In Intelligent Life’s “Overexposed” writer Ian Leslie takes a fresh look at what defines a classic work of art. He asks the reader if he or she has ever sought out a renowned painting or sculpture in an art gallery only to wonder what all the fuss was about. Leslie reports that in 1993 psychologist James Cutting asked himself just this question and set out to find out how a work of art comes to be considered “great.”

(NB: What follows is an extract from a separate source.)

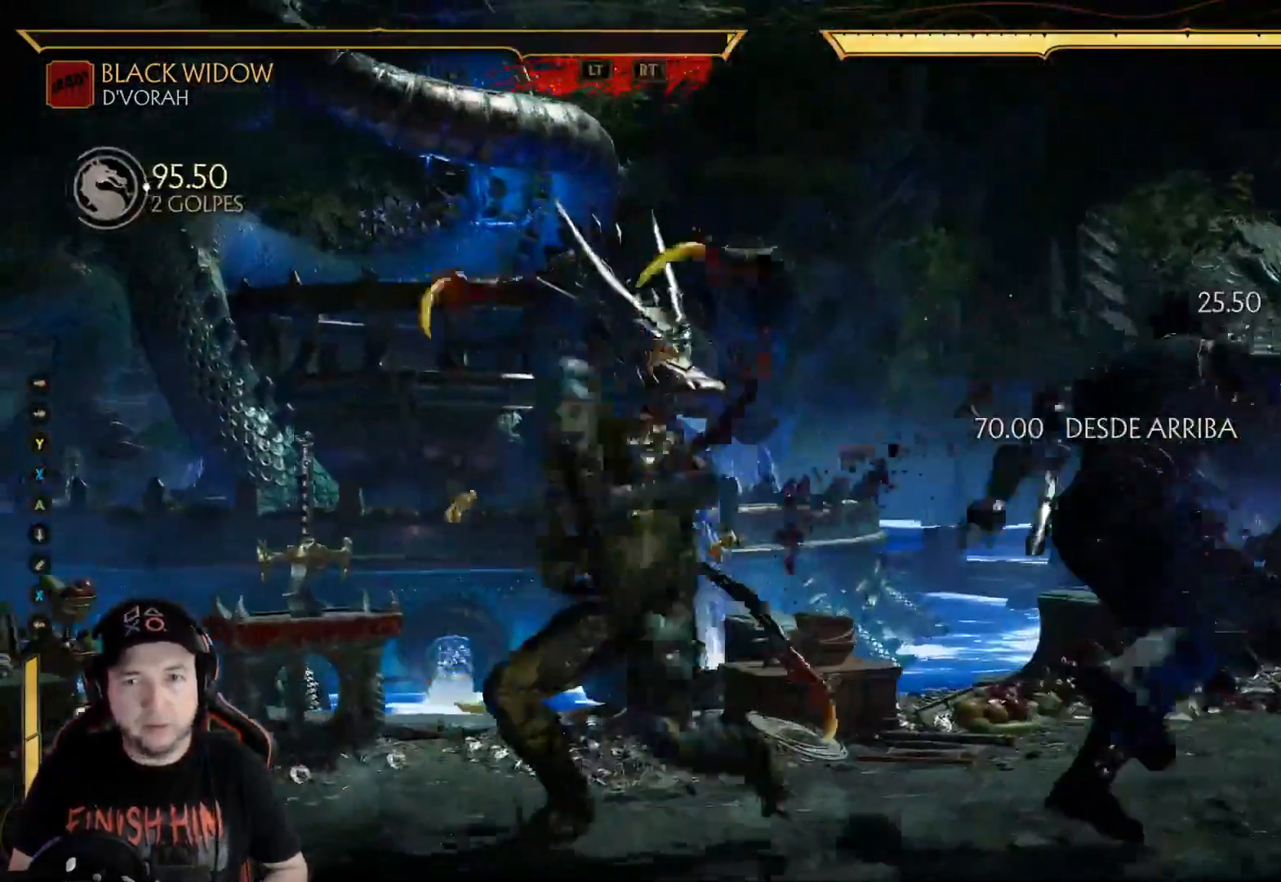
{"buttons": [], "left_stick": "center", "right_stick": "center", "events": [[117, "SELECT", "down"], [285, "SELECT", "up"]]}
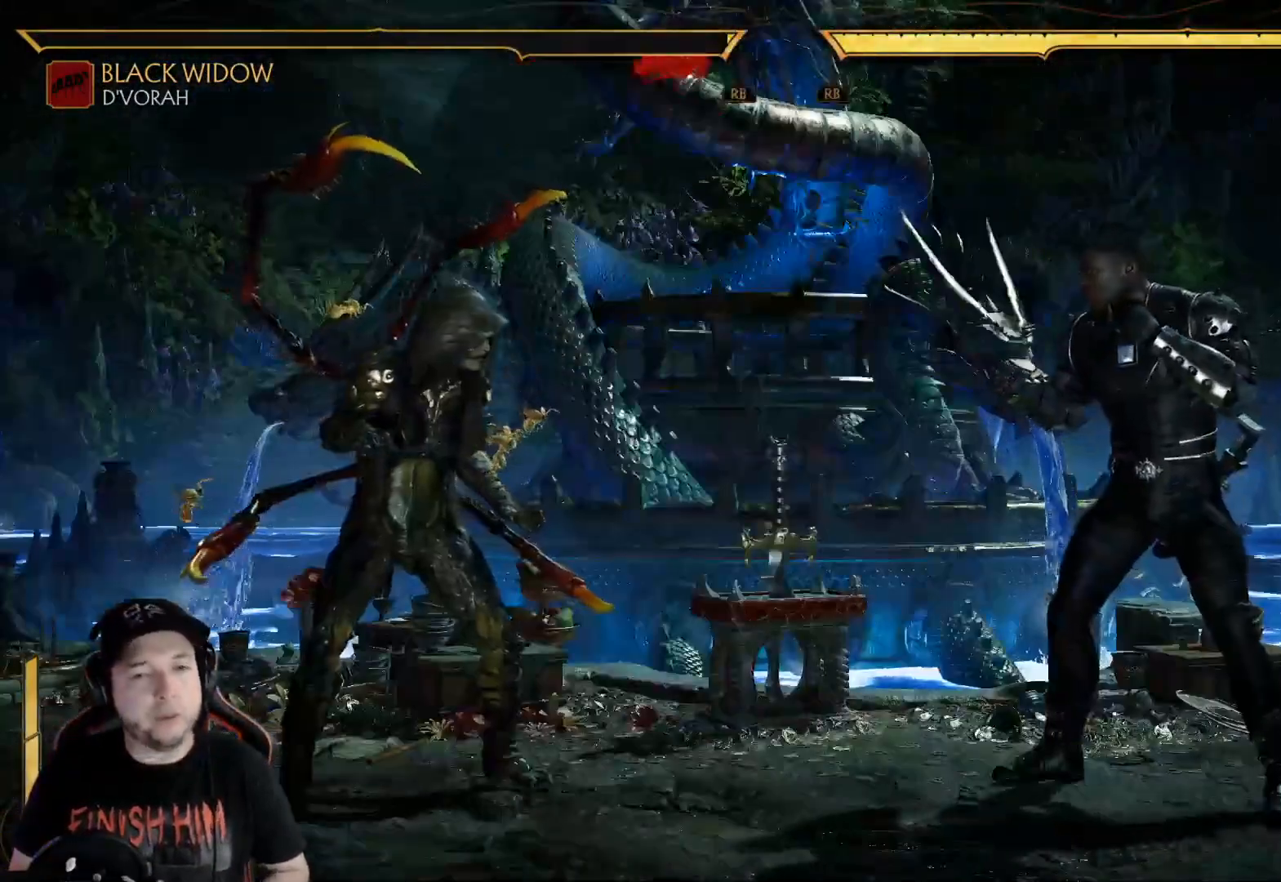
{"buttons": ["X", "DPAD_LEFT"], "left_stick": "center", "right_stick": "center", "events": [[368, "DPAD_DOWN", "down"], [368, "DPAD_LEFT", "down"], [468, "X", "down"], [501, "DPAD_DOWN", "up"]]}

The obvious answer is that some works of art simply are inherently superior. Or in some cases they come to stand as a symbol of the cultural zeitgeist in which they were conceived. Cutting however pondered whether a psychological precondition known as “mere-exposure effect” might play a role. In a classroom experiment Cutting was able to show that students liked paintings more because they had seen them more. He argued that scholars and critics are equally susceptible to exposure.
I have to admit that the first time I went to see Leonardo Da Vinci’s painting the “Mona Lisa”, I really didn’t get it. Apparently I was not alone. Sociologist Duncan Watts was equally mystified. Watts believes that the Mona Lisa benefitted from a phenomena he calls the “cumulative advantage.” It’s something we in our Twitter universe clearly get: the more followers you have, the more followers you get. Leslie reports that according to Watts, the “Mona Lisa” was essentially neglected until it was “discovered” early in the twentieth century and only after was stollen! The instantaneous publicity brought critical reevaluation.
Leslie notes that contemporary artists like Andy Warhol and Damien Hirst have clearly grasped that critical acclaim is “deeply entwined with publicity.” This is true in almost any artform. How many musicians get get discovered on You Tube while others languish?
As I reflected on all of this I had a moment of acute professional parallysis. I thought I understood the role of public relations can play in shaping opinion. But who knew we could weild so much power in defining what is perceived as culture or art? Scary.